PRODUCING A PURE GERMAN RACE

According to Elizabeth Wiskemann, “Himmler really believed that he could breed better Germans and arrange for all the sub-humans (Untermenschen) to die out or rot away or, in plain language, be murdered” to produce his mythical superior race.40 The pure German race Himmler envisioned “was tall, blond, and blue-eyed,” an ideal many Germans, including Himmler Himself, did not measure up to. Himmler was so blinded by his ideology that he believed Germany would eventually win the war against the far more numerous Slavic masses because the Slavic people were evolutionarily inferior.41 Germany had to win the war because, Himmler believed, the law of survival of the fittest will always prevail.
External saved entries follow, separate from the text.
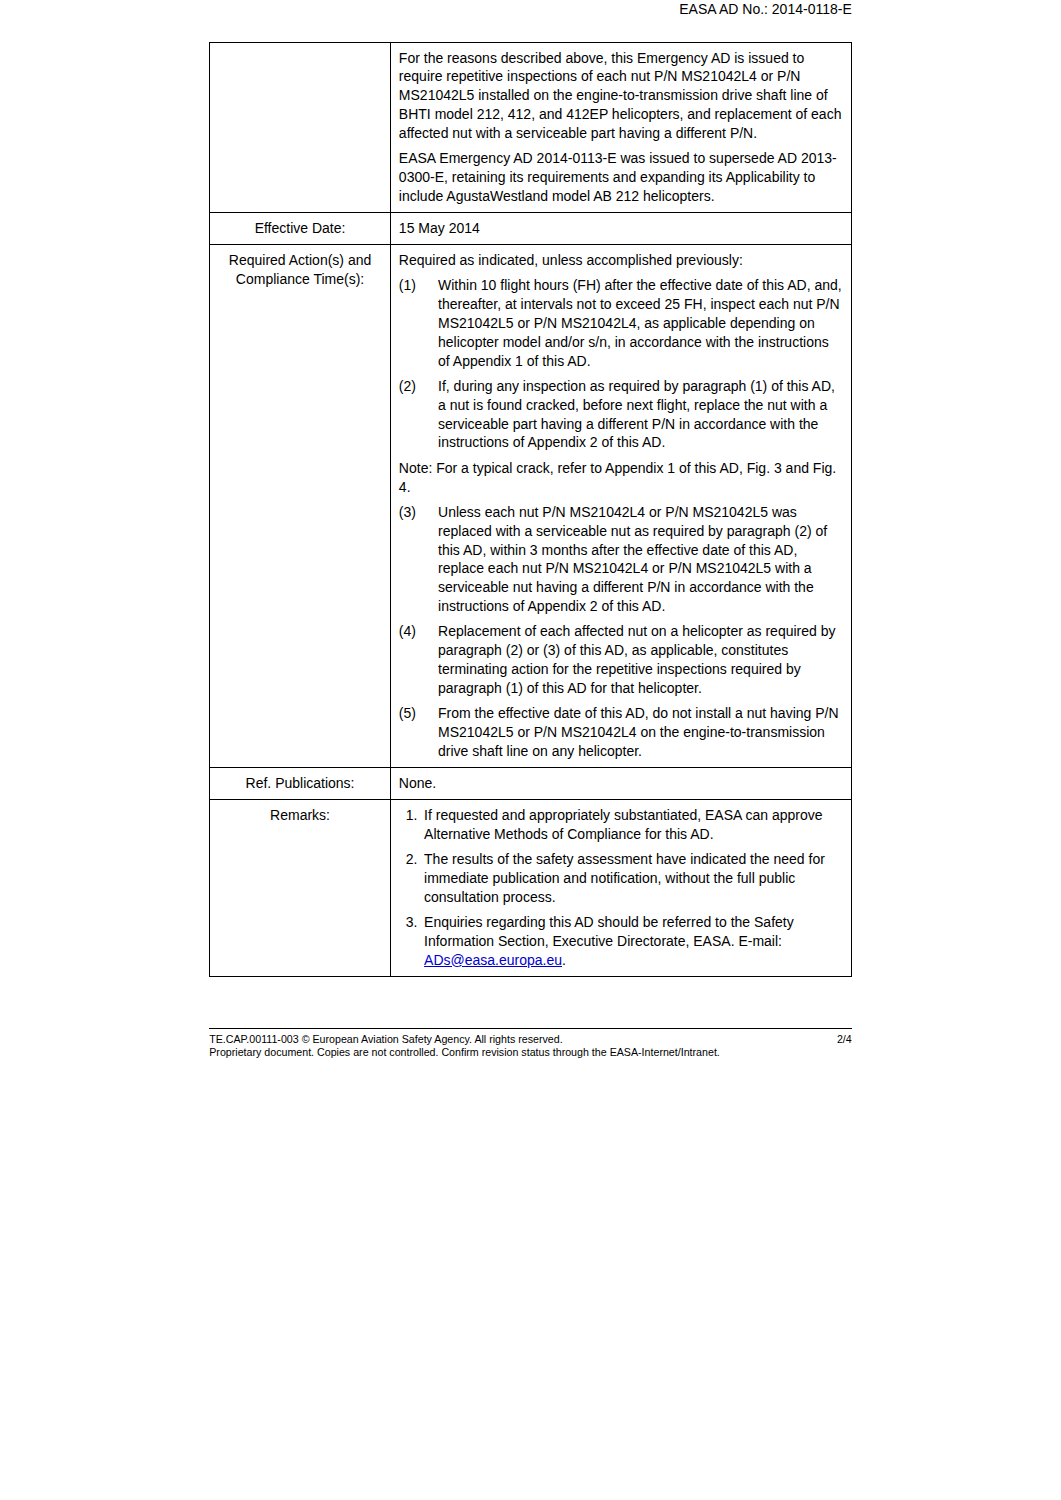EASA AD No.: 2014-0118-E
| | For the reasons described above, this Emergency AD is issued to require repetitive inspections of each nut P/N MS21042L4 or P/N MS21042L5 installed on the engine-to-transmission drive shaft line of BHTI model 212, 412, and 412EP helicopters, and replacement of each affected nut with a serviceable part having a different P/N. EASA Emergency AD 2014-0113-E was issued to supersede AD 2013-0300-E, retaining its requirements and expanding its Applicability to include AgustaWestland model AB 212 helicopters. |
| Effective Date: | 15 May 2014 |
| Required Action(s) and Compliance Time(s): | Required as indicated, unless accomplished previously: (1) Within 10 flight hours (FH) after the effective date of this AD, and, thereafter, at intervals not to exceed 25 FH, inspect each nut P/N MS21042L5 or P/N MS21042L4, as applicable depending on helicopter model and/or s/n, in accordance with the instructions of Appendix 1 of this AD. (2) If, during any inspection as required by paragraph (1) of this AD, a nut is found cracked, before next flight, replace the nut with a serviceable part having a different P/N in accordance with the instructions of Appendix 2 of this AD. Note: For a typical crack, refer to Appendix 1 of this AD, Fig. 3 and Fig. 4. (3) Unless each nut P/N MS21042L4 or P/N MS21042L5 was replaced with a serviceable nut as required by paragraph (2) of this AD, within 3 months after the effective date of this AD, replace each nut P/N MS21042L4 or P/N MS21042L5 with a serviceable nut having a different P/N in accordance with the instructions of Appendix 2 of this AD. (4) Replacement of each affected nut on a helicopter as required by paragraph (2) or (3) of this AD, as applicable, constitutes terminating action for the repetitive inspections required by paragraph (1) of this AD for that helicopter. (5) From the effective date of this AD, do not install a nut having P/N MS21042L5 or P/N MS21042L4 on the engine-to-transmission drive shaft line on any helicopter. |
| Ref. Publications: | None. |
| Remarks: | If requested and appropriately substantiated, EASA can approve Alternative Methods of Compliance for this AD. The results of the safety assessment have indicated the need for immediate publication and notification, without the full public consultation process. Enquiries regarding this AD should be referred to the Safety Information Section, Executive Directorate, EASA. E-mail: ADs@easa.europa.eu . |
TE.CAP.00111-003 © European Aviation Safety Agency. All rights reserved.
2/4
Proprietary document. Copies are not controlled. Confirm revision status through the EASA-Internet/Intranet.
Himmler enjoyed major support for his racial programmes from German academics, including the German Society for Racial Hygiene, which had 1,300 members by 1933, many of which were academics.42 The Society even published a peer reviewed academic journal, Archiv fur Rassen and Gesellschaftsbiologie. The most important institute involved in this movement was the highly respected Kaiser Wilhelm Institute for Anthropology, Heredity and Eugenics. When the Nazis came to power, German universities began to train students in “racial studies and eugenics,” which ensured the growth of a class of educated scientists that supported the Nazi racial programmes.43

In 1935, Himmler founded the Ahnenerbe, a well-funded research organization of scholars, both reputable and those less so, to find evidence that Aryans played a critical role in history. Himmler and other Aryan scholars believed that the Aryans evolved in the icy barrens of the Arctic where they ruled as the invincible master race.44 The identification of the true Aryans and the eradiation of all other races became the

Cornerstone of the Nazi agenda.45 The evidence for this theory, the scholars felt, would help to scientifically justify Germany’s war and genocidal behaviour. They found little evidence for their theory in spite of long, expensive expeditions by researchers to various lands in the Arctic Circle.